■ DIRECTIONS ■
Exactly as written, write out the lines below from the first to the one containing "To report that there", inclusive. Pictures do not belong in the copy.

■ DATASET EXTRACT ■
....

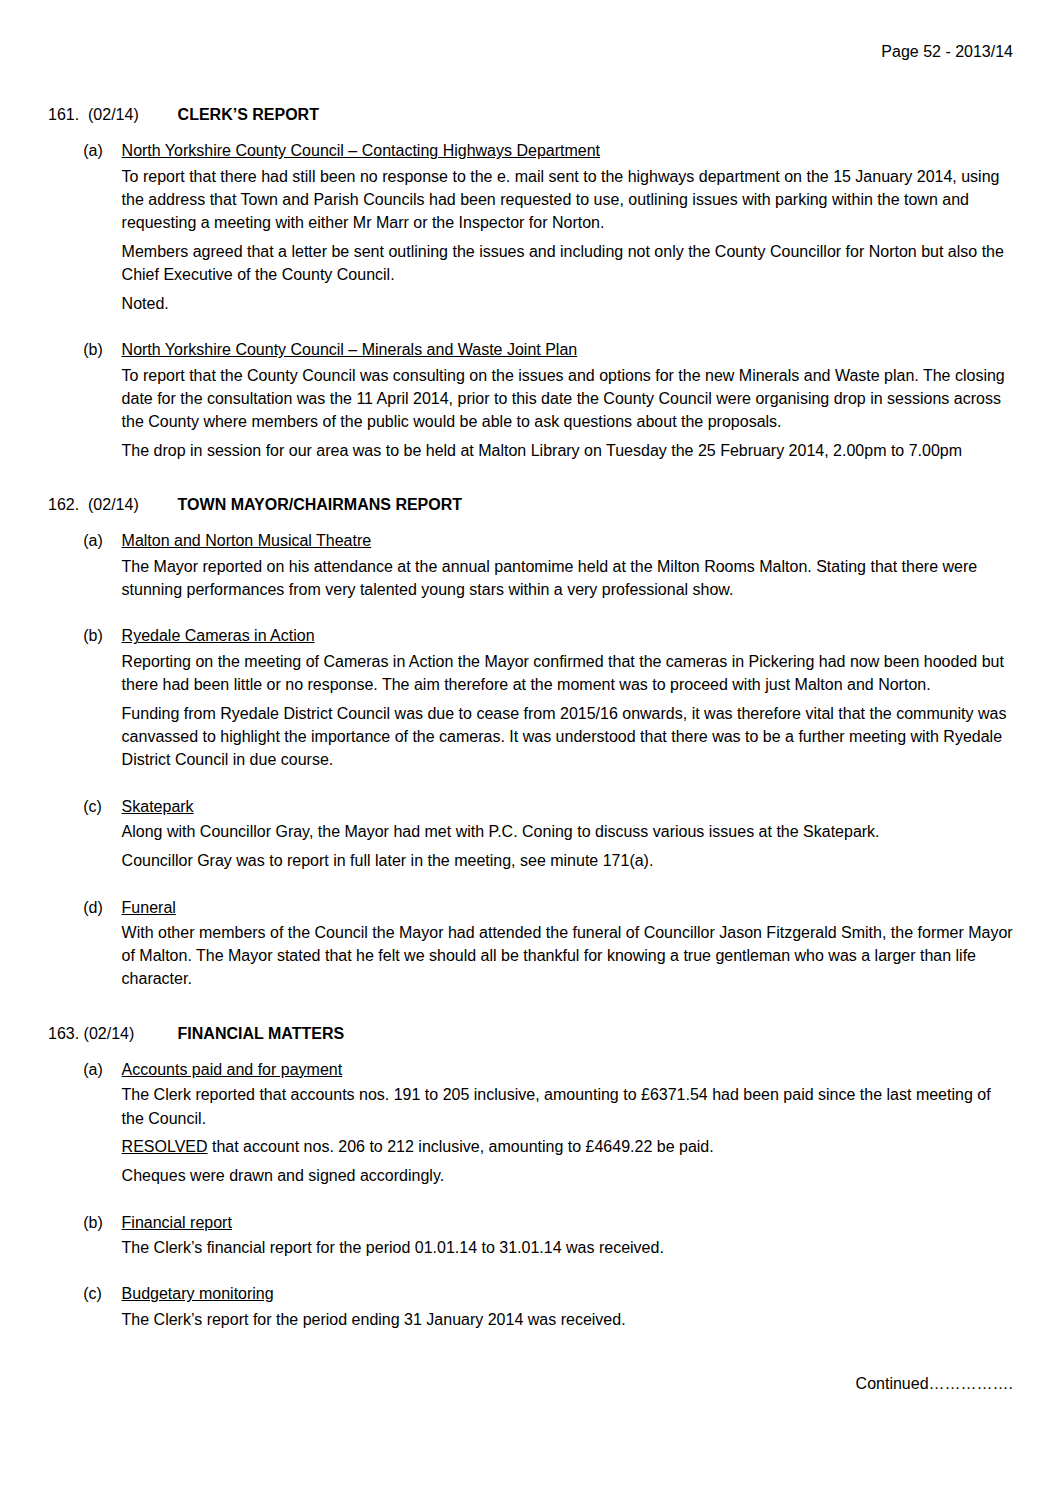Page 52 - 2013/14
161. (02/14) Clerk’s Report
(a)
North Yorkshire County Council – Contacting Highways Department
To report that there had still been no response to the e. mail sent to the highways department on the 15 January 2014, using the address that Town and Parish Councils had been requested to use, outlining issues with parking within the town and requesting a meeting with either Mr Marr or the Inspector for Norton.
Members agreed that a letter be sent outlining the issues and including not only the County Councillor for Norton but also the Chief Executive of the County Council.
Noted.
(b)
North Yorkshire County Council – Minerals and Waste Joint Plan
To report that the County Council was consulting on the issues and options for the new Minerals and Waste plan. The closing date for the consultation was the 11 April 2014, prior to this date the County Council were organising drop in sessions across the County where members of the public would be able to ask questions about the proposals.
The drop in session for our area was to be held at Malton Library on Tuesday the 25 February 2014, 2.00pm to 7.00pm
162. (02/14) Town Mayor/Chairmans Report
(a)
Malton and Norton Musical Theatre
The Mayor reported on his attendance at the annual pantomime held at the Milton Rooms Malton. Stating that there were stunning performances from very talented young stars within a very professional show.
(b)
Ryedale Cameras in Action
Reporting on the meeting of Cameras in Action the Mayor confirmed that the cameras in Pickering had now been hooded but there had been little or no response. The aim therefore at the moment was to proceed with just Malton and Norton.
Funding from Ryedale District Council was due to cease from 2015/16 onwards, it was therefore vital that the community was canvassed to highlight the importance of the cameras. It was understood that there was to be a further meeting with Ryedale District Council in due course.
(c)
Skatepark
Along with Councillor Gray, the Mayor had met with P.C. Coning to discuss various issues at the Skatepark.
Councillor Gray was to report in full later in the meeting, see minute 171(a).
(d)
Funeral
With other members of the Council the Mayor had attended the funeral of Councillor Jason Fitzgerald Smith, the former Mayor of Malton. The Mayor stated that he felt we should all be thankful for knowing a true gentleman who was a larger than life character.
163. (02/14) Financial Matters
(a)
Accounts paid and for payment
The Clerk reported that accounts nos. 191 to 205 inclusive, amounting to £6371.54 had been paid since the last meeting of the Council.
RESOLVED that account nos. 206 to 212 inclusive, amounting to £4649.22 be paid.
Cheques were drawn and signed accordingly.
(b)
Financial report
The Clerk’s financial report for the period 01.01.14 to 31.01.14 was received.
(c)
Budgetary monitoring
The Clerk’s report for the period ending 31 January 2014 was received.
Continued…………….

....

■ TASK ANSWER ■
Page 52 - 2013/14
161. (02/14) Clerk’s Report
(a)
North Yorkshire County Council – Contacting Highways Department
To report that there had still been no response to the e. mail sent to the highways department on the 15 January 2014, using the address that Town and Parish Councils had been requested to use, outlining issues with parking within the town and requesting a meeting with either Mr Marr or the Inspector for Norton.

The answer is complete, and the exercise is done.